THE TASK: Rewrite the part of the Staten Island Children's Museum text starting at "Museum in Staten" and ending at "of the museum.", with "Francis" changed to "Frederick".

══ SELECTED EXCERPT

Museum in Staten Island, New York

The Staten Island Children's Museum is a children's museum on the grounds of Sailors' Snug Harbor on Staten Island, New York City. The museum opened in 1976 following community and government support for the project. The museum stresses a hands-on interactive approach to its exhibits A large metal sculpture of a Praying Mantis, named Francis the Praying Mantis, is located in front of the museum.

==Exhibits==
The museum currently offers visitors nine separate exhibit areas. Current exhibits include "House About It" which teaches children about home building and construction, "Bugs and other insects" which features a collection of living exotic spiders and insects as well as a small collection of fossils and preserved insects, "Great Explorations", "Sea of Boats", "Ladder 11" which features a real decommissioned fire truck, "veterinary clinic" which teaches children about being a veterinarian and proper pet care, "Portia's Playhouse", "the Garden Terrace" and "Big Games".

==Grants==
The museums veterinary and pet care exhibit was created in part with support from VCA veterinary clinics. In 2005, the museum was among 406 New York City arts and social service institutions to receive part of a $20 million grant from the Carnegie Corporation, which was made possible through a donation by New York City mayor Michael Bloomberg.

════
══ MATERIAL SUPPLIED

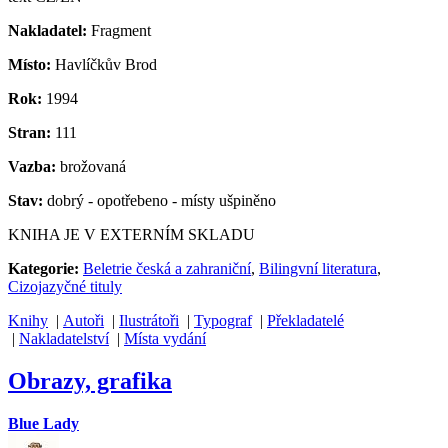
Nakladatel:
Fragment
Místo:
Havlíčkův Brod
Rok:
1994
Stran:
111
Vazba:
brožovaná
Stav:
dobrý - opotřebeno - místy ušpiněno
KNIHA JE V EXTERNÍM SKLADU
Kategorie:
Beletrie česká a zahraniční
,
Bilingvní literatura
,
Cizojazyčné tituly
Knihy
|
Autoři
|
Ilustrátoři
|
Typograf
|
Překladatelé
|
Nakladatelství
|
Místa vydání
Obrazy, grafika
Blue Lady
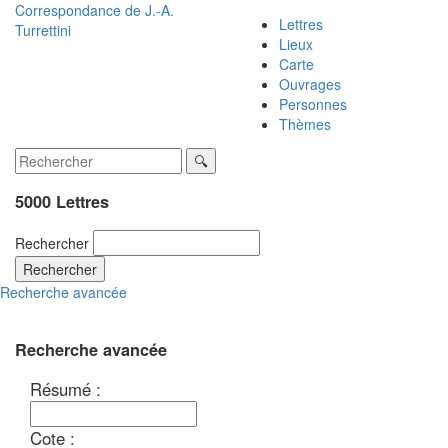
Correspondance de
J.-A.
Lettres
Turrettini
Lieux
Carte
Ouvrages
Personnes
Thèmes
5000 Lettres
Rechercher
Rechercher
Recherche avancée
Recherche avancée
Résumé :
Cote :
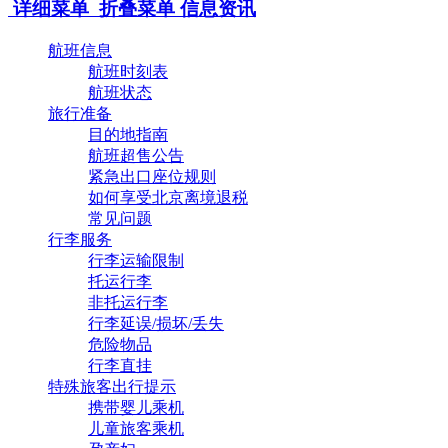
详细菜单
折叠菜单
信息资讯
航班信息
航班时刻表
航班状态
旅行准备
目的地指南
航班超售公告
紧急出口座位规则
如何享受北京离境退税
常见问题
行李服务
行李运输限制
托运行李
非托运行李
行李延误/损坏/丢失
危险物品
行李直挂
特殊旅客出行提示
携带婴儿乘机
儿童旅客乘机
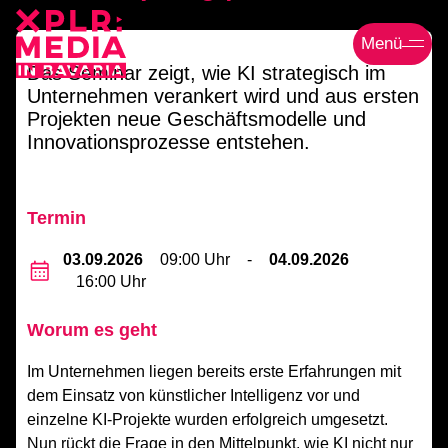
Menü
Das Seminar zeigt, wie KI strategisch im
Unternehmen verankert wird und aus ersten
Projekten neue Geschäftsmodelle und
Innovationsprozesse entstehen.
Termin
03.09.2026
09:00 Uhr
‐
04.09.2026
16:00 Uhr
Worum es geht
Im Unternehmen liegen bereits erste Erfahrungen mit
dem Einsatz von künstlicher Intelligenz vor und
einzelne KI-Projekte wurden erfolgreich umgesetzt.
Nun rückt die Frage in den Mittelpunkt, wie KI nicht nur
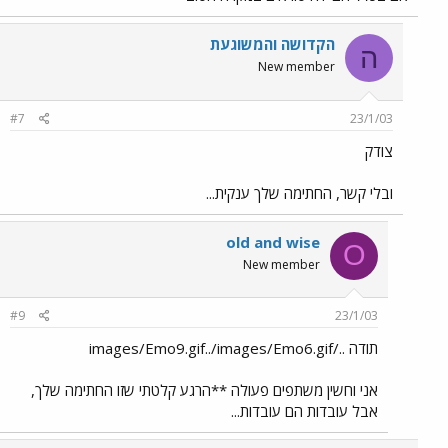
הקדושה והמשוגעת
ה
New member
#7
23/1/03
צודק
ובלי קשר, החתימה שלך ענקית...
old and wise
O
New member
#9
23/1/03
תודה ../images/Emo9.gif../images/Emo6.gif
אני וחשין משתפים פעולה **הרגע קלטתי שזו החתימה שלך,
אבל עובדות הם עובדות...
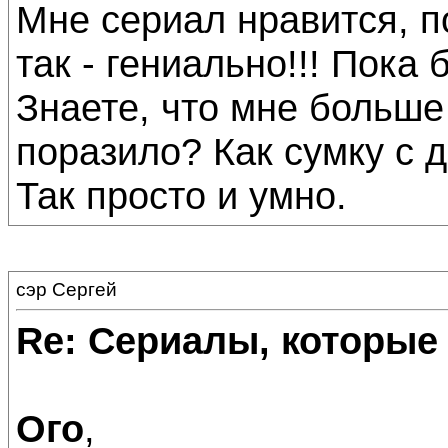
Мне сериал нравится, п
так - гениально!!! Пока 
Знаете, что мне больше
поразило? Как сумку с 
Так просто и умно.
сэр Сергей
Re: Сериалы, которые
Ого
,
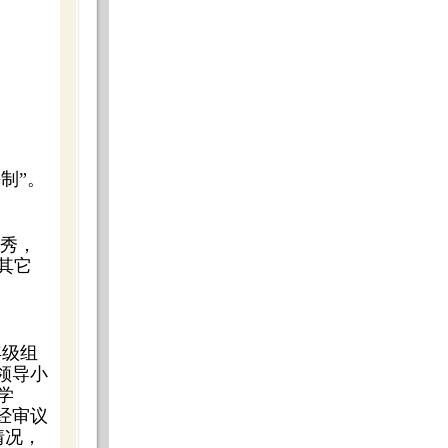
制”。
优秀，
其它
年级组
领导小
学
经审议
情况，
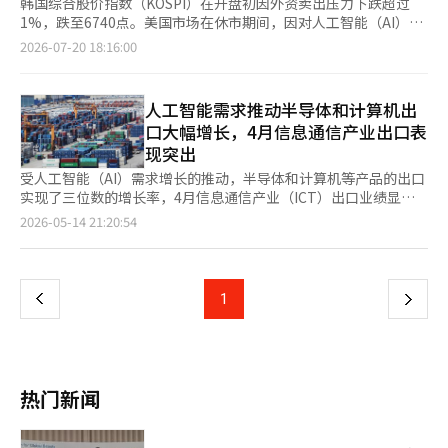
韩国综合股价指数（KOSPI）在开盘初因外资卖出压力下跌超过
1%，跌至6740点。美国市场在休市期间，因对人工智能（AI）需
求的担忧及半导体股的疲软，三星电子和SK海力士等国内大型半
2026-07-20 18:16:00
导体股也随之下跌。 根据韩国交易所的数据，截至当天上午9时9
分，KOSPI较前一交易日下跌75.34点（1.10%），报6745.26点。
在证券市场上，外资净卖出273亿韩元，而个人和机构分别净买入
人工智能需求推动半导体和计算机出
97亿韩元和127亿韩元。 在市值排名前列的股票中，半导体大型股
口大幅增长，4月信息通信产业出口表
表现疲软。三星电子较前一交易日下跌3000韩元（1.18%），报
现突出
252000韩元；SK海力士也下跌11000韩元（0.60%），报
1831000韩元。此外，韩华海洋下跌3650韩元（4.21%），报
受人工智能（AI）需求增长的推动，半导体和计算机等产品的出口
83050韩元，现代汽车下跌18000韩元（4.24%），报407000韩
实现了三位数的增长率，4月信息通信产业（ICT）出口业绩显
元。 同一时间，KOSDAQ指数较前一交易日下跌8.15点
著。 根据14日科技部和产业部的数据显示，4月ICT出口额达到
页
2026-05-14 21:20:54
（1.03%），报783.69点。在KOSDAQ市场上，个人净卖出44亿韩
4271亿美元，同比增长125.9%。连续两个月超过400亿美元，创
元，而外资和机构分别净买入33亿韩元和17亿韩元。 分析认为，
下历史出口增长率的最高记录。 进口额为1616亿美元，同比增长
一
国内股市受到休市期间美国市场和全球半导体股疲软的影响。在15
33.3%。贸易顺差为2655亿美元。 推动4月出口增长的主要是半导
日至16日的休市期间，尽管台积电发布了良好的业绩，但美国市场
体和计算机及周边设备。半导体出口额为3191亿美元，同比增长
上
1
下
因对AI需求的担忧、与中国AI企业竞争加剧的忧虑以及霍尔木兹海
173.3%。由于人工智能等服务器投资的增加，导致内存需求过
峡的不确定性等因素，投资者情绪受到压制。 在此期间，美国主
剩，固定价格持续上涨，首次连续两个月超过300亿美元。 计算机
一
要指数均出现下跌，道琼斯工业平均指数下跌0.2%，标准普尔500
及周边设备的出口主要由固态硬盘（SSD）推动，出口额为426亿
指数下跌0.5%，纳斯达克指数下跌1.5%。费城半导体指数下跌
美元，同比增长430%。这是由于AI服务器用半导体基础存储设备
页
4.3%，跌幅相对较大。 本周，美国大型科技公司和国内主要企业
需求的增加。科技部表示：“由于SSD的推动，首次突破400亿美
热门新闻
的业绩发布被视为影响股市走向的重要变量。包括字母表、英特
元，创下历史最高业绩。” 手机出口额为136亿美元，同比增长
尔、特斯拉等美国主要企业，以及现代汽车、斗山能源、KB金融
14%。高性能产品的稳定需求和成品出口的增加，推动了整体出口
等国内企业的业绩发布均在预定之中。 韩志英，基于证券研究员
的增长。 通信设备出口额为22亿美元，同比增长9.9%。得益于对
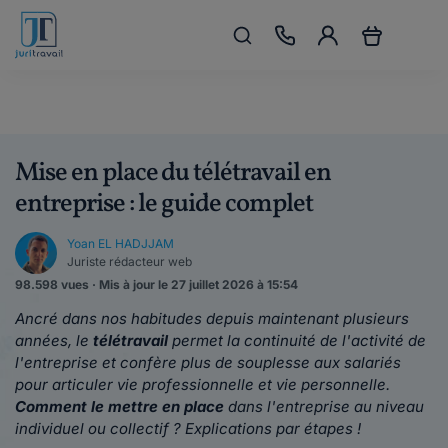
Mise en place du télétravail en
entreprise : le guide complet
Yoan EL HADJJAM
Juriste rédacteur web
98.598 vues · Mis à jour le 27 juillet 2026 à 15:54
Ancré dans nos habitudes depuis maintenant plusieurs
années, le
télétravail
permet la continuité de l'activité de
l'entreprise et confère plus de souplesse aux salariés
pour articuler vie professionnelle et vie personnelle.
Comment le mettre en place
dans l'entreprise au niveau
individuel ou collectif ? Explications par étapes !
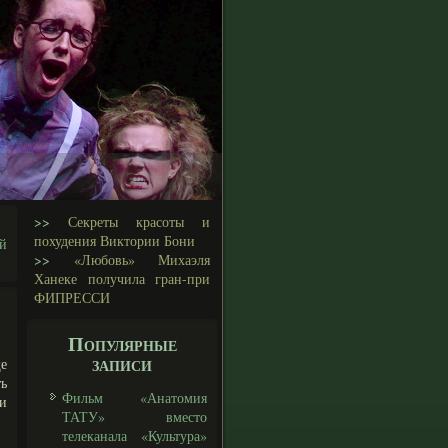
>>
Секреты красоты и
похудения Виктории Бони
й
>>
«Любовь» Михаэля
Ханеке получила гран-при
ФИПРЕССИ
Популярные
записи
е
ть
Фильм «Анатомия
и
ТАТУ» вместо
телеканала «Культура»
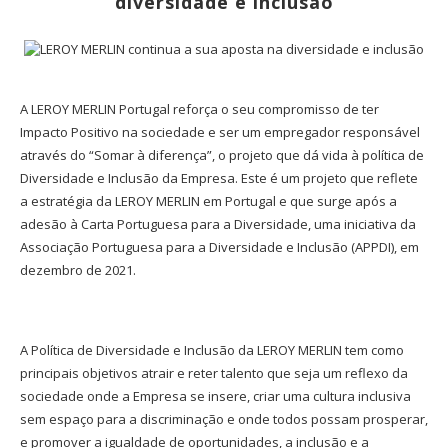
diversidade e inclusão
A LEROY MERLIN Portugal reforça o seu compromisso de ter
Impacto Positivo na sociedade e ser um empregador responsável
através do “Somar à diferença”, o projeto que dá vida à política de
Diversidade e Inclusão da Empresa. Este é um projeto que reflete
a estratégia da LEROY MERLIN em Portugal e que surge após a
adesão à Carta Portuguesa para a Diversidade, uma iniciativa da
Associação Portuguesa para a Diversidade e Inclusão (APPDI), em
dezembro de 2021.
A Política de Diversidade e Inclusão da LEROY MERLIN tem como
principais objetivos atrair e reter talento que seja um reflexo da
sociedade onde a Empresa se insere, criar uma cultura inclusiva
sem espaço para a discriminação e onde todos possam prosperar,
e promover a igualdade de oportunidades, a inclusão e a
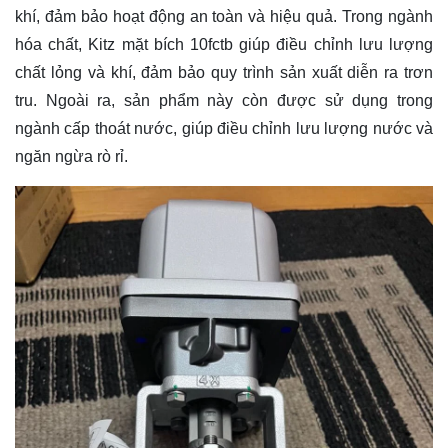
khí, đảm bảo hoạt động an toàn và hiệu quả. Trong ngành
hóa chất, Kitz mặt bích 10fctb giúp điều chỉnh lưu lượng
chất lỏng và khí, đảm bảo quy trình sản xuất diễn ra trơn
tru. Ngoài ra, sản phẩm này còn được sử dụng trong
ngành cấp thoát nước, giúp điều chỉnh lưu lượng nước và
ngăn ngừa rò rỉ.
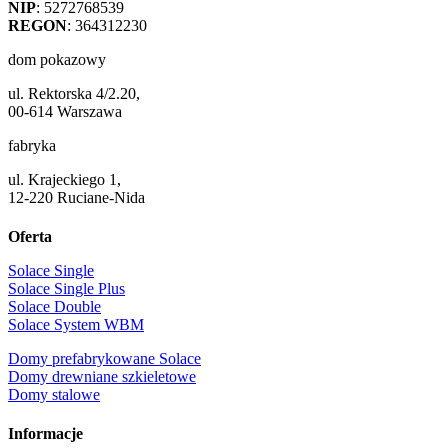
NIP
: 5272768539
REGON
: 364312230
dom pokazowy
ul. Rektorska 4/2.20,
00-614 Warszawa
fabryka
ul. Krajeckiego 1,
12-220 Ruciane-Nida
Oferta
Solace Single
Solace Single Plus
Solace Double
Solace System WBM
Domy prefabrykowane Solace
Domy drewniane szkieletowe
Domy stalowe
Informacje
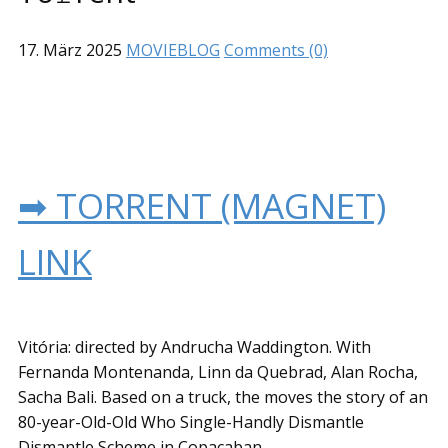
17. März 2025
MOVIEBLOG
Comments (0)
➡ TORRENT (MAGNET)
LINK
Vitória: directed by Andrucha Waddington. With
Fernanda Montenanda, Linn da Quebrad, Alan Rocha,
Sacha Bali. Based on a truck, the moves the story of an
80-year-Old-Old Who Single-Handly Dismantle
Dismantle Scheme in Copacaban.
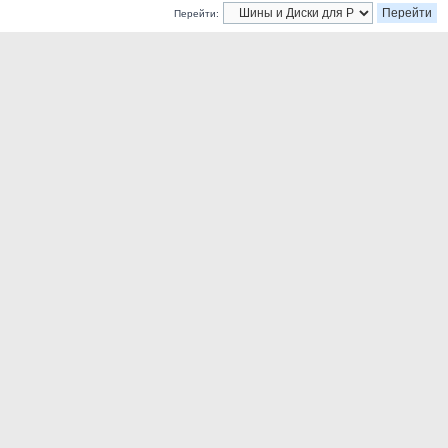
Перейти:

════

OUTPUT:
Museum in Staten Island, New York

The Staten Island Children's Museum is a children's museum on the grounds of Sailors' Snug Harbor on Staten Island, New York City. The museum opened in 1976 following community and government support for the project. The museum stresses a hands-on interactive approach to its exhibits A large metal sculpture of a Praying Mantis, named Frederick the Praying Mantis, is located in front of the museum.